- High-quality offices and residential real estate remain in demand
- US rent growth has slowed and Europe is facing age-of-stock issues
- We expect income growth to drive outperformance, while diversification is key
This article is part of our 2026 Investment Outlook.
Real asset values have stabilised
The logistics sector continues to lead the way within the real assets universe, in both the US and Europe. High-quality offices are seeing an improvement in pricing as the ‘return to office’ mandate gathers pace.
The resilience of the living sector is also continuing to garner investor interest in markets where investors have limited exposure. Meanwhile, the valuation swings that we have seen were more muted in the infrastructure market. Values have stabilised and even started to recover in the renewable energy and digitalisation segments.
Europe more resilient than the US
The US’s new supply pump was well primed before the pandemic and while it has slowed recently, the wave of development completions in the past five years has slowed rent growth. Europe continues to suffer from its age-of-stock issues and tight fundamentals at the prime end of the occupier market.
Prime rental value growth continues to eclipse inflation with most European markets now boasting record nominal rental levels. In these top performing markets, occupiers are widening their locational focus beyond key city centres and into well-established fringe locations to take advantage of the price gaps. However, there remains a key focus on building quality where no compromise is being made.
Diversification will be key
While the divergence in rates provides some scope for inward yield movements in Europe, the ultimate quantum will likely remain muted in a historical context. Income growth prospects will likely remain the key driver of outperformance for the foreseeable future. Considering this dynamic alongside heightened macroeconomic and policy uncertainty it is reasonable to expect that wider diversification will likely prove a good level of ‘vintage’ insurance should adverse scenarios take hold.
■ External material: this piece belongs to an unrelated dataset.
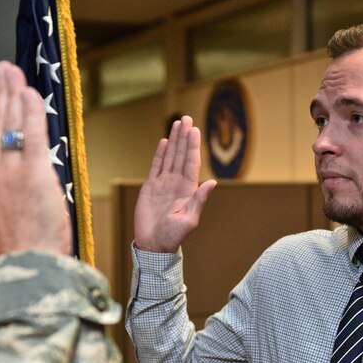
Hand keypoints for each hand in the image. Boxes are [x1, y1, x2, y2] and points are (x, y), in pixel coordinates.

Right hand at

Transaction activity starting to show signs of life
In volume terms, activity remains greatest in the residential and logistics segments, but there is a return of interest for high quality office buildings and larger lot sizes/portfolios, which are both starting to see a resurgence in activity. This growth in transactions is being supported by a more diverse base of investors beyond high net worth and private buyers to now include listed players, sovereign wealth funds and insurance and pension funds.
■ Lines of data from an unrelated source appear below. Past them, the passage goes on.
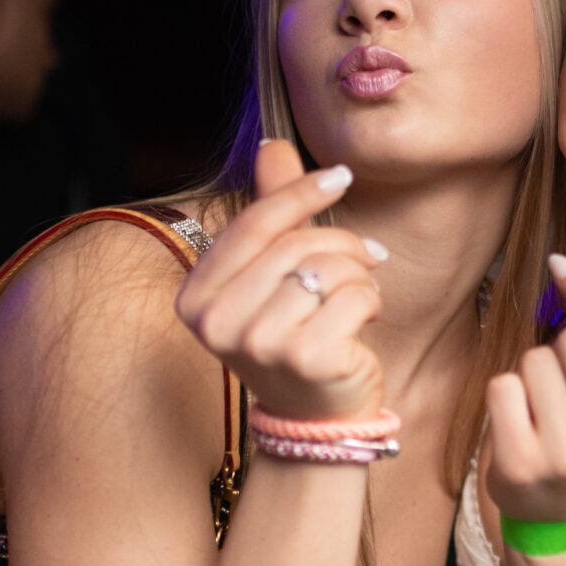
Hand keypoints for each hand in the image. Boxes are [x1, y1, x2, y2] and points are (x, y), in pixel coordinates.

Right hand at [173, 141, 385, 422]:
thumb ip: (271, 213)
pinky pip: (353, 295)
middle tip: (366, 258)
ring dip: (358, 275)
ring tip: (357, 296)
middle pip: (294, 243)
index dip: (301, 192)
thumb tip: (272, 144)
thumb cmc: (293, 339)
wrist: (313, 420)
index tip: (341, 176)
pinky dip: (370, 301)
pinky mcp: (304, 358)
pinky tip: (362, 322)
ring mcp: (257, 343)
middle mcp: (216, 322)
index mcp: (195, 297)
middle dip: (342, 242)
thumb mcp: (272, 275)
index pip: (253, 223)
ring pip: (327, 266)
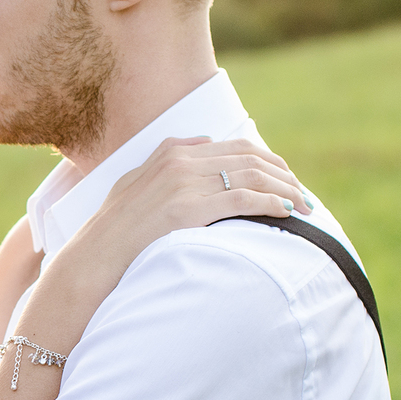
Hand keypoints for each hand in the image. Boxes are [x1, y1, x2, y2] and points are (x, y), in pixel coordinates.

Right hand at [78, 136, 308, 277]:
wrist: (94, 257)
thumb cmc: (113, 229)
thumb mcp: (135, 183)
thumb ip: (166, 162)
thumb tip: (202, 142)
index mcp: (171, 151)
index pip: (235, 147)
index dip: (267, 161)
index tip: (285, 178)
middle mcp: (180, 161)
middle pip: (250, 158)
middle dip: (283, 175)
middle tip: (303, 194)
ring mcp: (184, 184)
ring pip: (252, 176)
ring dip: (286, 190)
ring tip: (306, 206)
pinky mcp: (189, 209)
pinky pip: (243, 199)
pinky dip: (272, 203)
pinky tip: (287, 212)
Renewed equity investment activity widens investment opportunities
The denominator effect, where investors become over-allocated to assets such as real estate and infrastructure, is abating – which has brought institutional investors back as they once again find themselves under-allocated, especially in the infrastructure space. The rise in equity investment activity will widen the investable debt universe by adding fresh origination opportunities to lenders that have been focused on the refinancing needs of their borrowers.
In the US, there has been a rise in short-term extensions and loan modifications in the office and multi-family space where there are growing signs of defaults and delinquencies, but an absence of completed distressed asset sales. The wider range of equity investors is broadening the sales market to include high-quality core assets through to higher-yielding and challenged asset management-intensive options. In Europe, development opportunities are becoming attractive given the strength of the occupier market and limited availability for the top-quality assets that occupiers demand.